Easter 3 Year A 2020
Today’s Gospel story of the encounter with the Risen Christ on the road to Emmaus reminds of us a wisdom that it easily forgotten in times of fear and stress; the difficult truth pithily expressed by the Danish thinker Soren Kierkegaard:
“Life can only be understood backwards; but it must be lived forwards.”
Cleopas and his companion have lived through what seems to them a tragic disaster, the crucifixion of their Lord and the extinction of all their hopes. They are returning home from Jerusalem in despair. They have heard others testifying to the Resurrection but for them that news is so improbable that it is impossible to believe. The unrecognised stranger who accompanies them on the road to Emmaus encourages them to revisit the scriptures in which their beliefs are grounded and to find there teachings which make sense of the traumatic experiences of the past few days and of the testimony to the Resurrection which they have heard.
This a helpful Gospel in a time of anxiety, uncertainty and the grief for it reminds us of the truth that the Risen Christ walks alongside us, even in those times when it is difficult or impossible to recognise his presence. Even in that difficulty, that impossibility, Christ is with us, the Christ who, on the Cross questioned the absence of God, using the words which begin the twenty-second Psalm:
“My God, my God, who have you forsaken me?”

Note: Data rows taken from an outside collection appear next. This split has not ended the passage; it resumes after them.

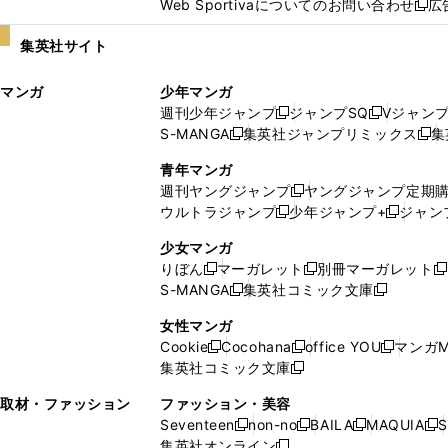
Web Sportivaについてのお問い合わせ
広
し
新
い
し
集英社サイト
ウ
い
ィ
ウ
マンガ
少年マンガ
ン
ィ
週刊少年ジャンプ
ジャンプSQ
Vジャン
ド
ン
新
新
S-MANGA
集英社ジャンプリミックス
集
ウ
ド
新
し
し
新
で
ウ
し
い
い
し
青年マンガ
開
で
い
ウ
ウ
い
週刊ヤングジャンプ
ヤングジャンプ定期
新
く
開
ウ
ィ
ィ
ウ
ウルトラジャンプ
少年ジャンプ+
ジャン
新
し
新
く
ィ
ン
ン
ィ
し
い
し
ン
ド
ド
ン
少女マンガ
い
ウ
い
ド
ウ
ウ
ド
りぼん
マーガレット
別冊マーガレット
新
新
新
ウ
ィ
ウ
ウ
で
で
ウ
S-MANGA
集英社コミック文庫
し
新
し
新
ィ
ン
ィ
で
開
開
で
い
し
い
し
ン
ド
ン
女性マンガ
開
く
く
開
ウ
い
ウ
い
ド
ウ
ド
Cookie
Cocohana
office YOU
マンガM
く
く
新
新
新
ィ
ウ
ィ
ウ
ウ
で
ウ
集英社コミック文庫
し
新
し
し
ン
ィ
ン
ィ
で
開
で
い
し
い
い
ド
ン
ド
ン
取材・ファッション
ファッション・美容
開
く
開
ウ
い
ウ
ウ
ウ
ド
ウ
ド
Seventeen
non-no
BAILA
MAQUIA
S
く
く
新
新
新
新
ィ
ウ
ィ
ィ
で
ウ
で
ウ
集英社オンライン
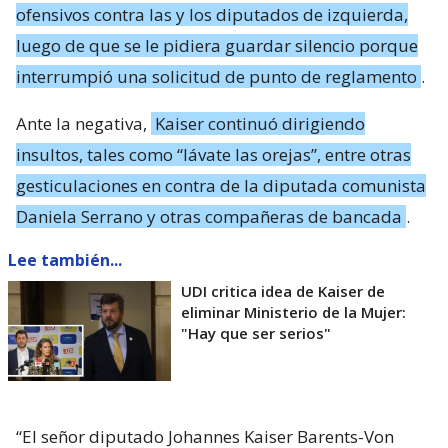
ofensivos contra las y los diputados de izquierda,
luego de que se le pidiera guardar silencio porque
interrumpió una solicitud de punto de reglamento
.
Ante la negativa,
Kaiser continuó dirigiendo
insultos, tales como “lávate las orejas”, entre otras
gesticulaciones en contra de la diputada comunista
Daniela Serrano y otras compañeras de bancada
.
Lee también...
UDI critica idea de Kaiser de
eliminar Ministerio de la Mujer:
"Hay que ser serios"
“El señor diputado Johannes Kaiser Barents-Von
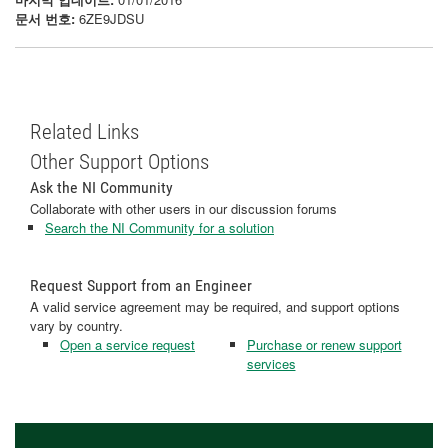
문서 번호:
6ZE9JDSU
Related Links
Other Support Options
Ask the NI Community
Collaborate with other users in our discussion forums
Search the NI Community for a solution
Request Support from an Engineer
A valid service agreement may be required, and support options
vary by country.
Open a service request
Purchase or renew support
services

For Cleopas and his companion, the move from despair to hope, from a sense of God’s absence to a realisation of the presence of the Risen Christ, was possible because they stopped talking and started listening. At the beginning of the passage we read that:
“While they were talking and discussing, Jesus himself came near and went with them, but their eyes were kept from recognizing him.”
The talking and discussing were, perhaps, the reason why they were unable to recognise that Jesus was present with them. It was through listening that they began to gain the perspective that would enable them to see that Jesus was present rather than absent. When they reach their destination they want to go on listening, they ask their unknown companion to stay with them and it is then, in the moment of the blessing, breaking and sharing of the bread that they recognise Jesus and recollect how they felt during the walk with him:
“Were not our hearts burning within us while he was talking to us on the road, while he was opening the scriptures to us?”
An experience of that “understanding of life backwards” of which Kierkegaard wrote. And so the story reminds us of the value, in dark times, of stilling our hearts, of listening and of engaging with scripture.
The Road to Emmaus was also, for Cleopas and his companion, the road back to normal life. They had been followers of Jesus. They had expected him to inaugurate a new order and to put everything right and those hopes had been dashed. They were returning to the jobs and routines that they had abandoned when they became disciples. They were seeking the comfort that normality can bring.
For us at the present, the road back to normality seems very inviting. If only it was possible to visit relatives who stay in care homes. If only we could get back to having friends round for a meal. If only I could hold that birthday celebration. If only we could go on holiday. If only the shops could re-open. If only the churches could re-open. It’s a natural and understandable instinct. In so many ways it is a good instinct, because (as we are painfully discovering) there is much in our normal lives which is good and fruitful. But the present crisis challenges us to think carefully about the normality to which we might return. It was not a normality that was safe, comfortable and just for everyone.
The rough sleepers of Edinburgh were not being housed in the relative luxury of the Old Waverley Hotel. Is the return to normality for them going to mean joining the queue for the limited shelter offered by Bethany, the Salvation Army and other charities or camping out in the waste ground by the former Murrayfield railway station? The care workers, many of them from abroad, who have risked and, in some cases, lost their lives looking after vulnerable people during the Pandemic were mostly earning the minimum wage, though their work is skilled and requires deep human resources of patience and love. Is a normality which values them so little one to which we should return? It was normal for a high proportion of flats in our city centre to be advertised on AirB&B for short lets at high rents rather than available to local people for a fair rent. Is that a defensible normality? Among the results of the lockdown have been cleaner air in our cities, cleaner rivers and a drastic reduction in car use and in air travel. Will a return to normal mean a return to dangerous levels of pollution and the imminent threat posed by global warming?
A return to normal was not to be the experience of Cleopas and his fellow traveller. They had thought that Emmaus was to be there destination, but it turned out to be a turning point. Recognising the Risen Christ led to them returning to Jerusalem and witnessing to the Resurrection. Their discipleship was renewed and, according to tradition, Cleopas went on to be one of the Seventy Apostles, one of the leaders of the early Church. That’s a reminder of our calling to pray that for us and for our leaders, the Pandemic may be, like the disciples’ journey to Emmaus, an eye-opening experience. Let us pray and work for a new normality, informed by the values of the Kingdom of Heaven.